School defends invitations to ex-Trump adviser and protesters, citing its ‘commitment to free expression’

In this file photo taken on December 5, 2017, Steve Bannon speaks at a campaign event for Republican Senatorial candidate Roy Moore at Oak Hollow Farm in Fairhope, Alabama. (AFP Photo/Getty Images North America/Joe Raedle)
In this file photo taken on December 5, 2017, Steve Bannon speaks at a campaign event for Republican Senatorial candidate Roy Moore at Oak Hollow Farm in Fairhope, Alabama. (AFP Photo/Getty Images North America/Joe Raedle)

CHICAGO — A Chicago university’s invitation to US President Donald Trump’s former adviser Steve Bannon to speak has sparked backlash from students and faculty urging the school to withdraw its offer.

As of early Friday, 44 professors at the prestigious University of Chicago — where Trump’s predecessor Barack Obama once taught law — had signed an open letter calling on the invitation to be rescinded.

Hundreds of students also protested Thursday, shouting chants including “stop inviting fascists here,” according to the university’s student newspaper the Chicago Maroon, which first reported the invitation.

Business professor Luigi Zingales invited Bannon and announced that the former White House strategist had accepted — though no date had been set.

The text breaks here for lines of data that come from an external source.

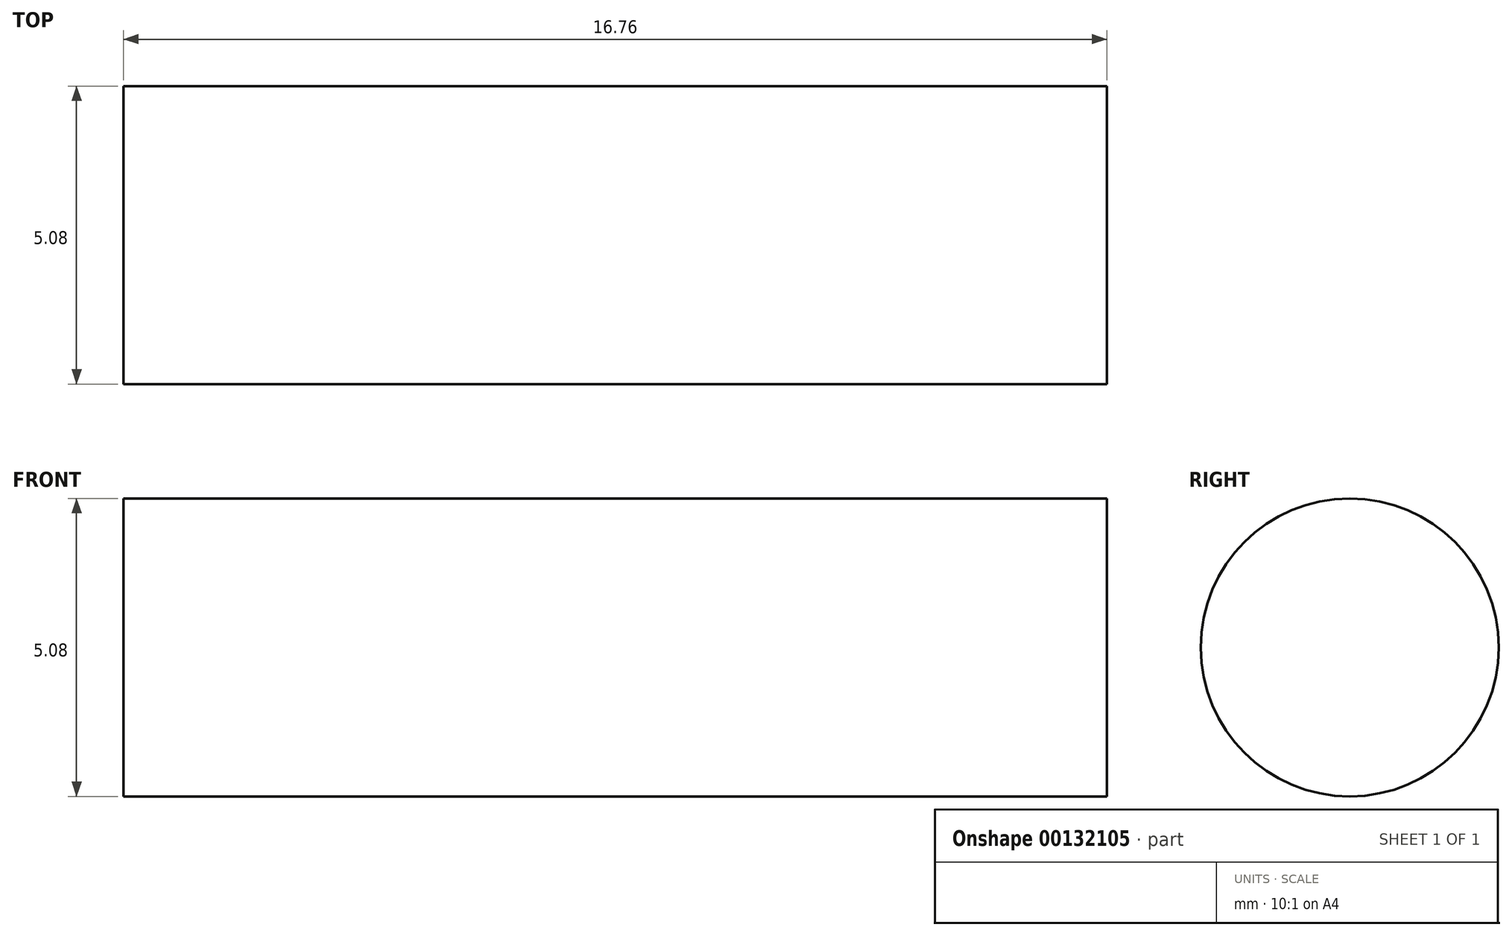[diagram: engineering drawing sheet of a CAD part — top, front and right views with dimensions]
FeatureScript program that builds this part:
annotation { "Feature Type Name" : "Feature", "Feature Type Description" : "" }
export const myFeature = defineFeature(function(context is Context, id is Id, definition is map)
    precondition{}
    {
        {
            var Q0;
            Q0=qCreatedBy(makeId("Right.planeOp"),FACE);
            var sketch = newSketch(context, id + "F0", { "sketchPlane" : qUnion([Q0])});
            skCircle(sketch, "E0", {"center": v(0, 0) * mm, "radius": 12.7 * mm});
            skSolve(sketch);
        }
        {
            var Q0;
            Q0 = qSketchRegion(id + "F0", true);
            var Q1;
            Q1=makeQuery(id+"F0.imprint","IMPRINT",FACE,{"disambiguationData":[TD([[makeQuery(id+"F0.imprint","IMPRINT",EDGE,{"derivedFrom":sQuery(id+"F0.wireOp",EDGE,"E0")}),1.0]])]});
            extrude(context, id + "F1", {"entities" : qUnion([Q0, Q1]), "depth" : 83.82 * mm});
        }
        {
            var Q0;
            Q0=makeQuery(id+"F1.opExtrude","SWEPT_BODY",BODY,{"disambiguationData":[OSD([sQuery(id+"F0.wireOp",EDGE,"E0")])]});
            var Q1;
            Q1=qCreatedBy(makeId("Origin.pointOp"),VERTEX);
            transform(context, id + "F2", {"entities" : qUnion([Q0]), "transformType" : TransformType.SCALE_UNIFORMLY, "scale" : .2, "scalePoint" : qUnion([Q1]), "makeCopy" : false});
        }
    });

Zingales said in a Facebook post that while he did not support the views of the hard-line nationalist who sought to shake up US domestic and foreign policy, his views had nevertheless resonated and made an impact on American politics and therefore were worth hearing.

“I can hardly think of a more important issue for new citizens and business leaders of the world than the backlash against globalization and immigration that is taking place not just in America, but in all the Western World,” Zingales said.

“Mr. Bannon has come to interpret and represent this backlash in America.”

Luigi Zingales (CC BY 2.0, USV, Wikipedia)

In the open letter, opposing professors said the invitation is misguided and threatens to legitimize positions that “represent neither reasonable speech nor evidence-based and rigorous intellectual inquiry.”

“Moreover, he is a founding board member of and, until very recently, had been an executive at the media company Breitbart, espousing the most detestable facets of the so-called ‘alt-right’ movement,” the letter said.

The University of Chicago released a statement saying it supported Zingales’s right to invite Bannon and detractors’ right to protest, “as part of our commitment to free expression.”

US President Donald Trump and then-White House chief strategist Steve Bannon are seen in the State Dining Room of the White House, February 3, 2017. (AP Photo/Evan Vucci)

Last August firebrand Bannon, the architect of the Republican leader’s shock 2016 presidential victory, made a high-profile exit from the White House.

He then found himself isolated after infuriating Trump by making unflattering comments about the president that were recorded in the incendiary book “Fire and Fury: Inside the Trump White House,” by Michael Wolff.

According to the book, Bannon said that a pre-election meeting involving Trump’s eldest son Donald Jr. and a Kremlin-linked Russian lawyer was “treasonous.”

Bannon stepped down from Breitbart and lost the support of the Mercer family, wealthy conservative power brokers.